Kegel developed a way to measure the strength of the pelvic floor muscles. The Perineometer measured vaginal air pressure to determine the strength of the muscle. He developed ways of squeezing the pelvic floor muscles as a form of exercise for the PC muscle. Using the perineometer he could tell if his exercises were having any effect. The results of his study were published in 1948 as “The nonsurgical treatment of genital relaxation; use of the perineometer as an aid in restoring anatomic and functional structure.” in the Annals of Western Medicine and Surgery. Kegel mentions in his study that the pelvic floor can regain physiologic tension and is able to recover function after years of disuse and partial atrophy. His exercises not only helped with incontinence and genital prolapse but also provided an unsuspected bonus, it improved sexual pleasure especially after childbirth.

Today we have electromyography perineometers that measure electrical activity in the muscle rather than air pressure. Kegel exercises are highly recommended today for help not only for incontinence but also to help your sex life. It can help with better orgasms post childbirth and help post-menopausal women increase the blood flow to help with the loss of elasticity and increase natural lubrication.

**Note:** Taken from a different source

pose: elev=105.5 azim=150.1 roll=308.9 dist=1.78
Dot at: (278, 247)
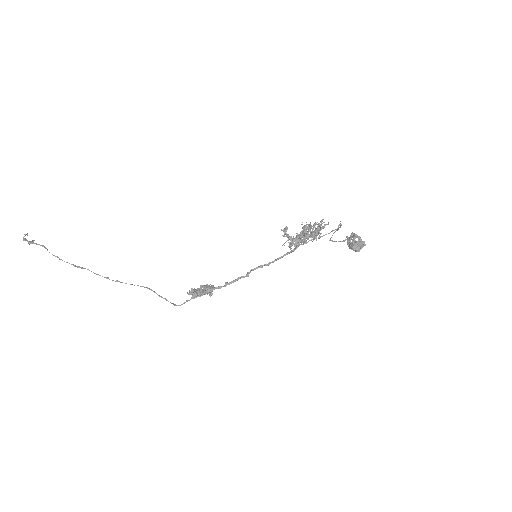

One thing to keep in mind is to make sure you’re exercising the right muscle. Even in Kegel’s day he found that some women were tightening their abdominal muscles or their rectum instead of their PC muscle. Much has been learned since those early days of Arnold’s research. We now have special sex toys to help strengthen the PC muscle but what still remains effective are those basic muscle-tightening techniques from nearly 70 years ago. Thanks, Arnold!